OIG: CMS made $93.6M in faulty Medicare EHR incentive payments
The Centers for Medicare and Medicaid Services made $93.6 million in incorrect Medicare electronic health record incentive payments to acute-care hospitals.
That’s the finding of an audit by the Department of Health and Human Services’ Office of the Inspector General, which focused on Medicare EHR incentive payments from Jan.1, 2013, through Sept. 30, 2017.
In particular, the OIG reviewed a statistical sample of 99 net incentive payments—totaling $152.2 million—of which 53 were final and 46 were non-final payments.
“CMS did not always make Medicare EHR incentive payments to acute-care hospitals in accordance with federal requirements,” according to the OIG’s audit. “Specifically, of 99 sampled net incentive payments, 50 net incentive payments were incorrect (totaling $1.3 million, or less than 1 percent of $152.2 million reviewed).”
Auditors blamed the incorrect net incentive payments on the fact that:
· Medicare administrative contractors did not review the supporting documentation for all hospitals to identify errors in the hospitals' cost-report numbers used to calculate the incentive payments.
· CMS did not include labor and delivery services in the incentive payment calculations, which resulted in hospitals receiving inflated incentive payments.
While CMS made incorrect net incentive payments of $93.6 million, OIG also pointed out that this figure represents less than 1 percent of the $10.8 billion in total incentive payments during the audit period.
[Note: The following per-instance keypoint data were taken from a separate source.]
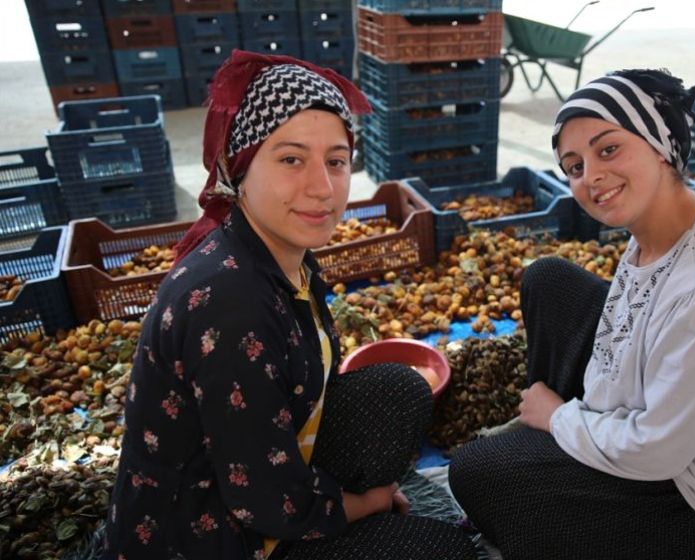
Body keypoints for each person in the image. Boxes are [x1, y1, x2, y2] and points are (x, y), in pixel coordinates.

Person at [102, 50, 479, 560]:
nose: (322, 188)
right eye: (291, 159)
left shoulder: (280, 254)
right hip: (211, 536)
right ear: (240, 168)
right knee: (441, 552)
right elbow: (264, 502)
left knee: (398, 389)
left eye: (336, 161)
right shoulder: (230, 305)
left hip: (257, 477)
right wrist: (367, 504)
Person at [448, 69, 695, 560]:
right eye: (573, 166)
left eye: (609, 149)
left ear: (661, 146)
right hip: (665, 431)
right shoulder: (661, 229)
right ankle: (561, 442)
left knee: (477, 471)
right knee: (548, 278)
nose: (591, 176)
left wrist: (558, 418)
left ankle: (554, 446)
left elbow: (658, 451)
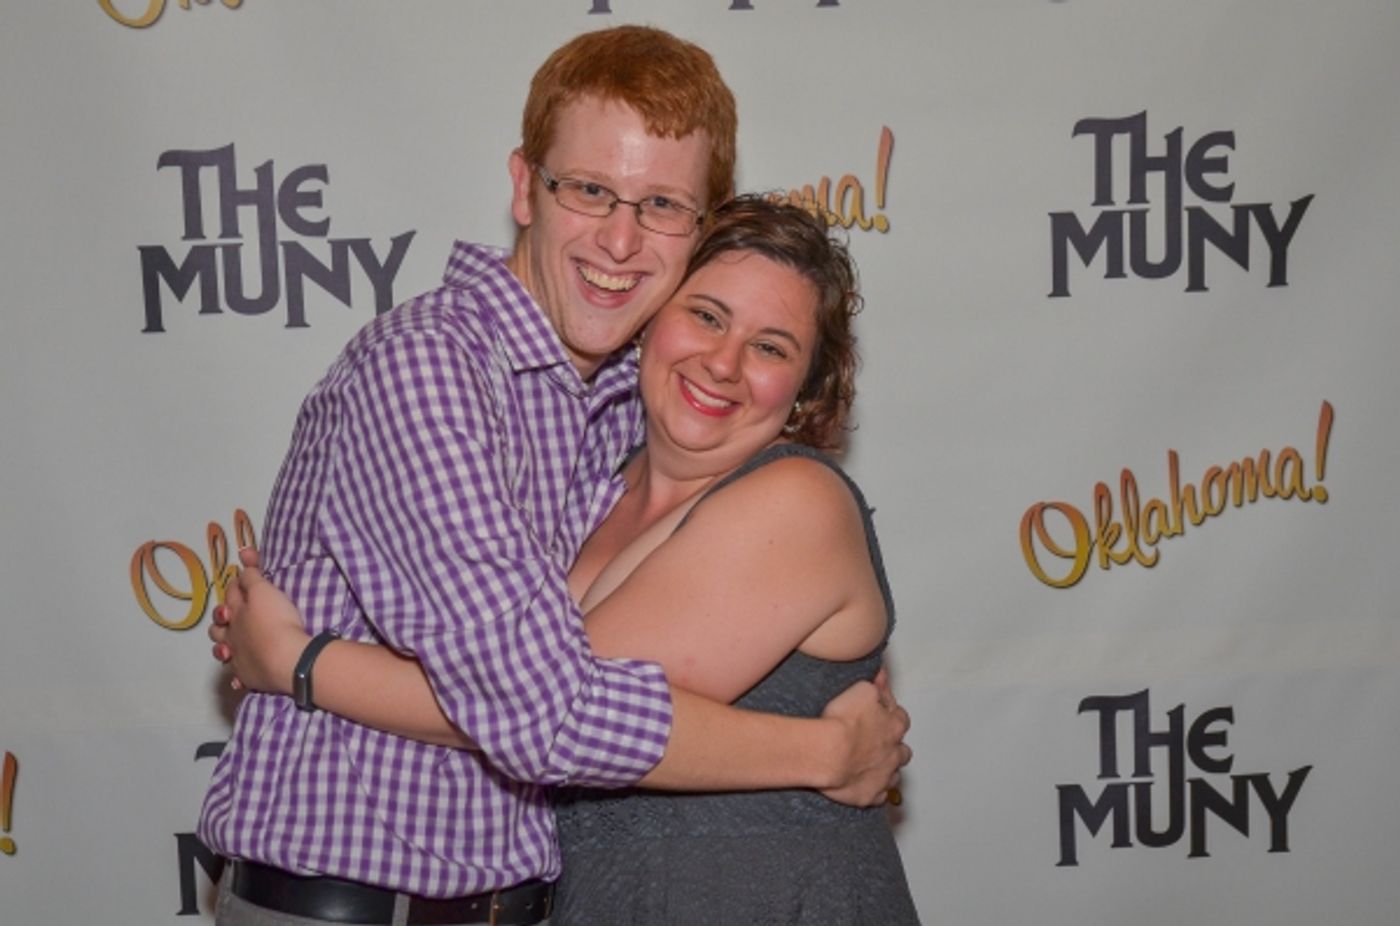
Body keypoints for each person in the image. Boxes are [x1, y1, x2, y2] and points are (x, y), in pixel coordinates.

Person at [198, 25, 910, 926]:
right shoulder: (430, 371)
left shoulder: (613, 402)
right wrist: (820, 753)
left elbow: (538, 683)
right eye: (590, 190)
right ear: (523, 186)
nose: (620, 238)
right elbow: (541, 708)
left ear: (697, 227)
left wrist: (305, 663)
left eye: (661, 206)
Nonetheless, to attempt recovery of the $93.6 million in incorrect net incentive payments, auditors made two recommendations to CMS:
· Instruct the Medicare administrative contractors to review all hospitals’ supporting documentation to identify errors in the hospitals’ cost-report numbers used to calculate the incentive payments.
· Revise the incentive payment calculations to include labor and delivery inpatient bed-days reported.
CMS concurred with the OIG’s recommendations. A separate OIG audit is planned that will focus on Medicare EHR incentive payments made to critical access hospitals.